Me crié en Uruguay, en donde el Día del Libro se festeja el 26 de mayo en conmemoración de la apertura de la primera biblioteca pública, en 1816. La idea de crear una biblioteca fue de Dámaso Antonio Larrañaga y Artigas respaldó la propuesta con aquello de «sean los orientales tan ilustrados como valientes». Así se creó la Biblioteca Nacional. Es lindo pensar que esto sucedió antes de que existiera realmente lo que hoy conocemos como República Oriental del Uruguay y que en aquel entonces era algo bien distinto, en pleno proceso revolucionario.
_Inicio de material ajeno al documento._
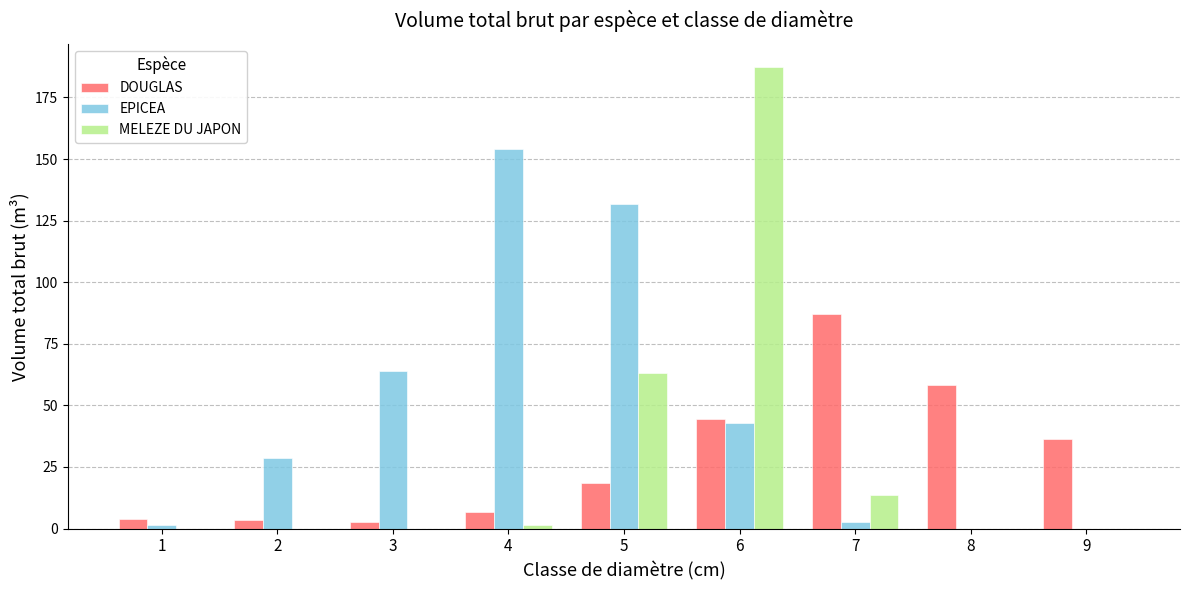

What is the average value of the MELEZE DU JAPON series?

29.5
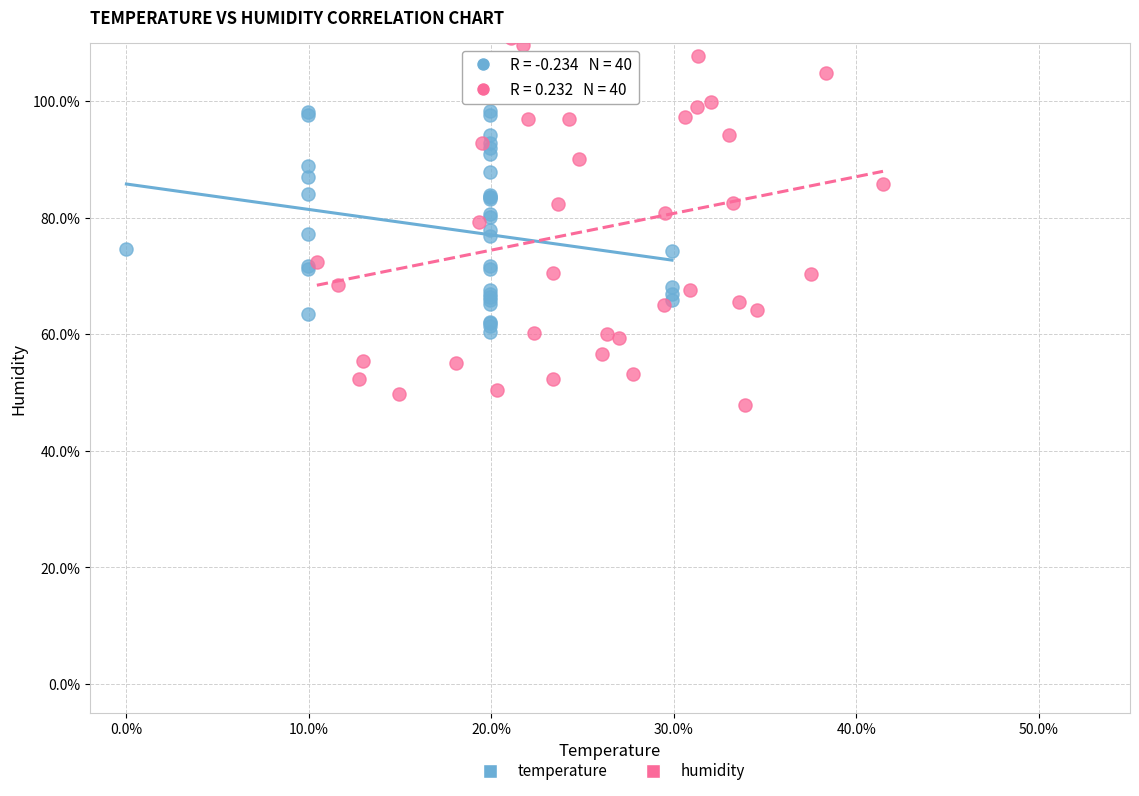

What are all the series names shown in the legend?

temperature, humidity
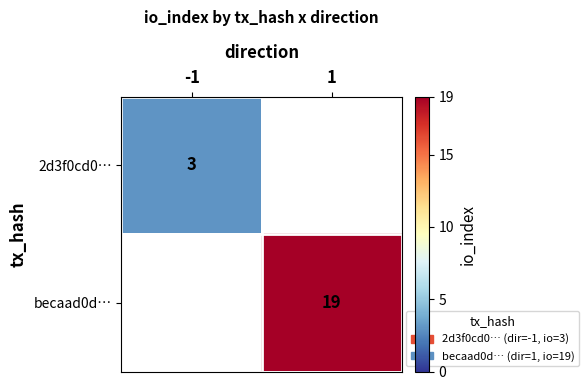

The becaad0d… series shows 19.0 at 1. True or false?

True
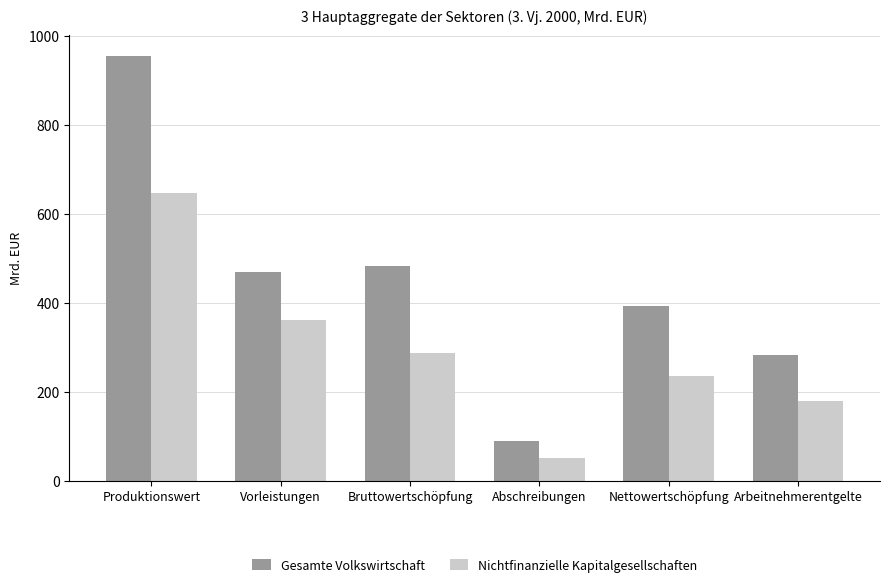

List the labels in order of Gesamte Volkswirtschaft value, smallest first.

Abschreibungen, Arbeitnehmerentgelte, Nettowertschöpfung, Vorleistungen, Bruttowertschöpfung, Produktionswert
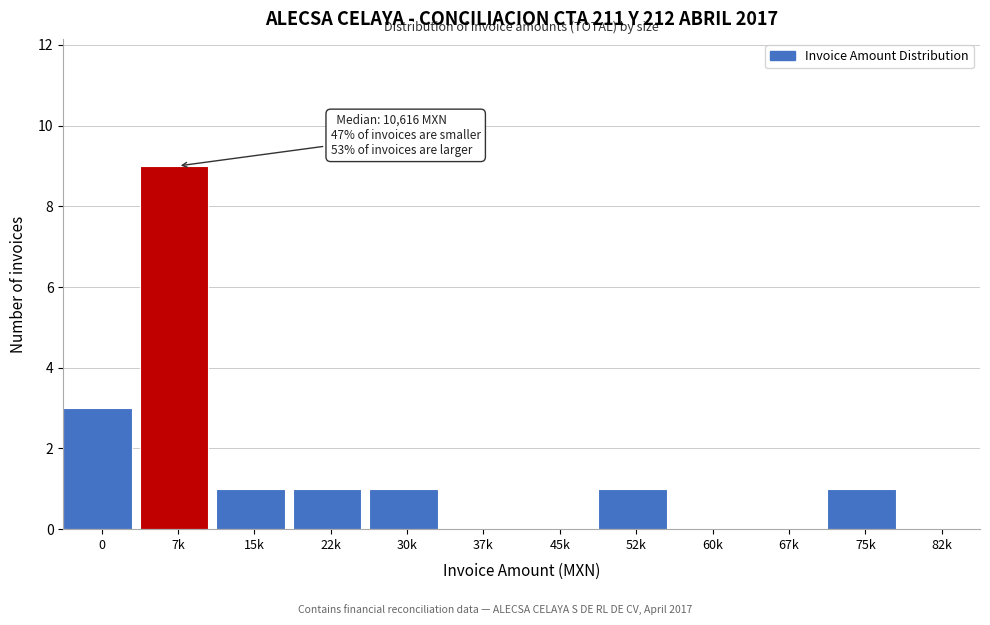

Reading left to right, extract all data points from this chart.

0=3	7k=9	15k=1	22k=1	30k=1	37k=0	45k=0	52k=1	60k=0	67k=0	75k=1	82k=0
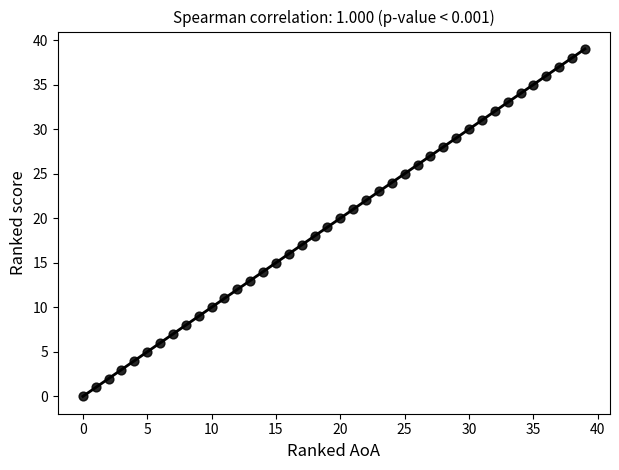

What is the range of Y values (max minus min)?

39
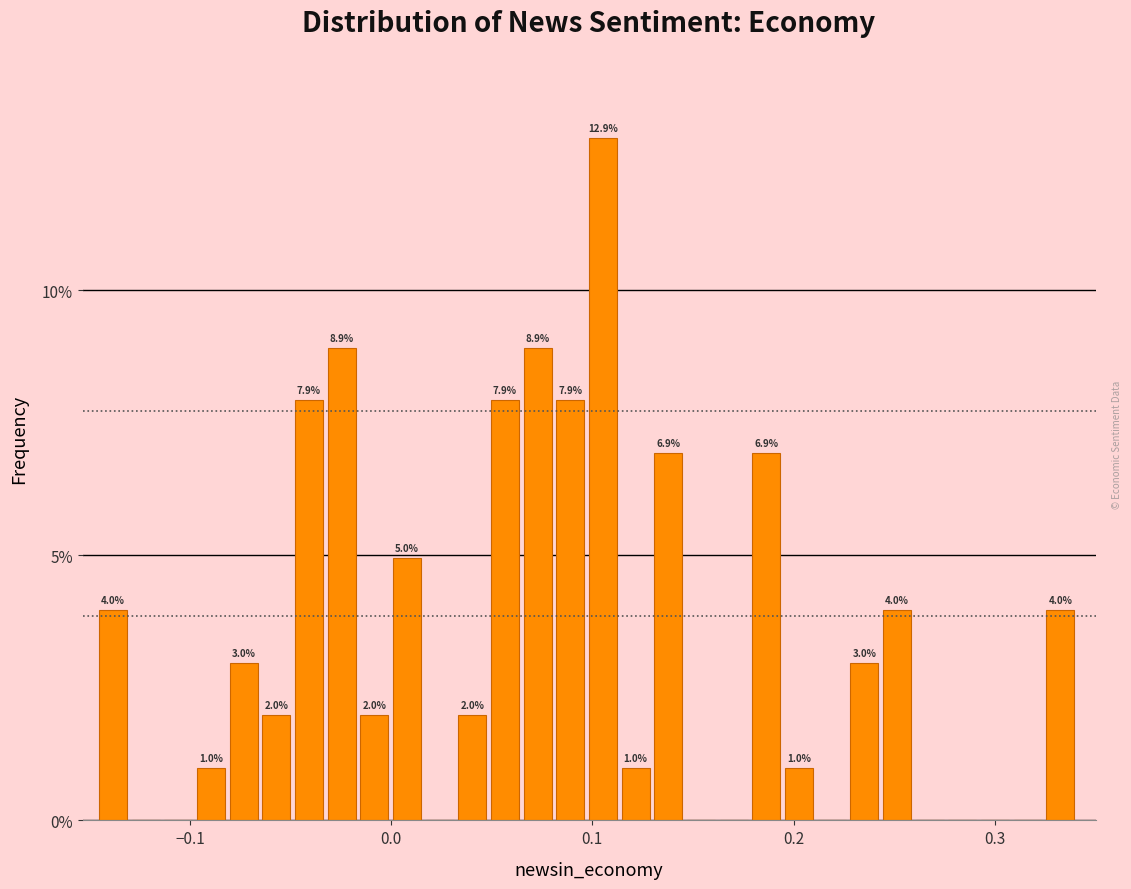

Around what value on the x-axis is the tallest bar? Give the approximate position of its centre, as read against the axis.

0.11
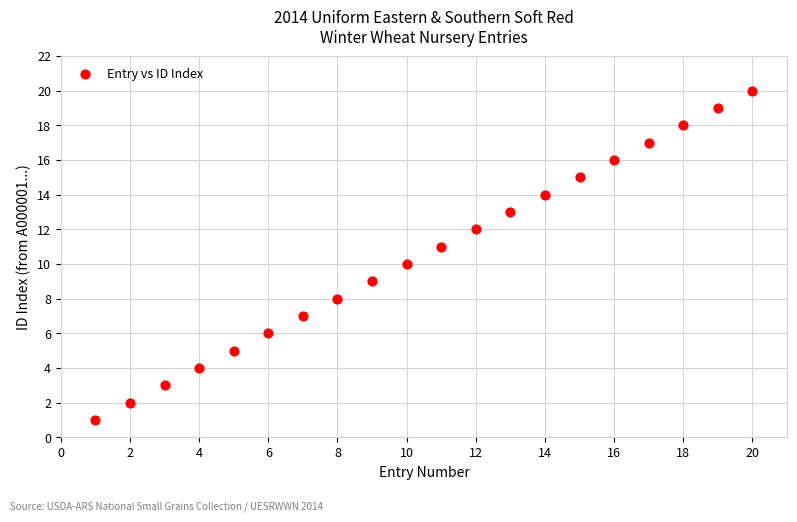

What is the range of X values (max minus min)?

19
Por muchos años, para mí ese era «el día del libro», tal como nos enseñaban en la escuela. Dada la semejanza en las fechas (pero con un mes y días de diferencia), y tal vez por la fuerza inapelable con la que ciertas verdades aprendidas en la escuela se conservan en el imaginario, por bastante tiempo confundí esta celebración con el festejo internacional del 23 de abril. Pero algo no me cerraba en el motivo: «Día Internacional del Libro y del Derecho de Autor«. Claro, ahí aparecía algo de lo que no tenía recuerdo. Por un tiempo pensé que a la celebración que yo consideraba «del libro» a secas, le habían agregado «y de los derechos de autor» y me venía preguntando cuándo había pasado eso.

Y es que el 23 de abril es el día elegido por la UNESCO para -a pedido de la Unión Internacional de Editores- promover la lectura, la industria editorial y la «protección» de la propiedad intelectual. No es el día de las personas que leen y escriben, ni el de la literatura, ni el de las bibliotecas, ni el de las comunidades que comparten libros. Es el día de «el libro» como producto de la industria editorial y el día para promover la lectura como fuerza de consumo de esa industria. No es extraño, entonces, que también sea el día «de los derechos de autor», es decir, el día internacional de la obediencia a las reglas que nos prohíben usar los libros sin autorización. Con usar, me refiero no sólo a la lectura individual, sino, fundamentalmente, a hacer copias, traducciones, adaptaciones, lecturas y préstamos al público, remezclas y reinvenciones. Es decir, todos los usos sociales de los libros.

Cuanto más draconiano se vuelve el derecho de autor, se nos va haciendo más necesario reivindicar el «derecho a leer», y de eso habló mi amiga Scann en su excelente artículo ¿Por qué un Día Mundial del Libro y del Derecho de Autor? Scann piensa que verse en la obligación de defender el derecho a leer es algo muy triste, porque es como defender el derecho a respirar, el derecho a cagar, o el derecho a cualquier cosa intrínseca a nuestra naturaleza como humanos.

Por suerte, me quedo tranquila de que acá el 26 de mayo sigue siendo el día en que nos acordamos que debemos ser tan ilustrados como valientes y que para eso hacen falta bibliotecas como la que creó Larrañaga con apoyo de Artigas. El 26 de mayo es «el» día del libro, y el 23 de abril es el día trucho, aunque lo diga la UNESCO. A menos que estemos hablando del Diada de Sant Jordi, que en Cataluña se festeja desde mucho antes y que sirve para regalar libros y rosas.

Y para finalizar, me copio este párrafo maravilloso del post de Scann:

«La UNESCO no nos va a invitar a reflexionar sobre una actividad que amamos hacer, como leer, sobre una actividad que necesitamos imperiosamente compartir con otros porque sólo en el intercambio cobra sentido. Sólo rompiendo el encanto del fetiche podemos entender que lo importante es que hay alguien que está leyendo. Hoy, ahora. Y que no importa si compró el libro, si se fue a una biblioteca pública, si se lo prestaron o si lo bajó de Internet. Porque lo importante es que lo está haciendo. Hay alguien que está haciendo que esa fuerza viva inscripta hace miles de años en un pedazo de soporte tan efímero como la vida misma, tan poco relevante como la puerta de un baño, vuelva a tener su sentido cada vez que unos ojos, otra vez, vuelven a volverlo a la vida, a entablar un diálogo, a invitarlo a conversar. Si el soporte es un pedazo de arcilla o una combinación extraña de electricidad y bytes, es lo de menos.»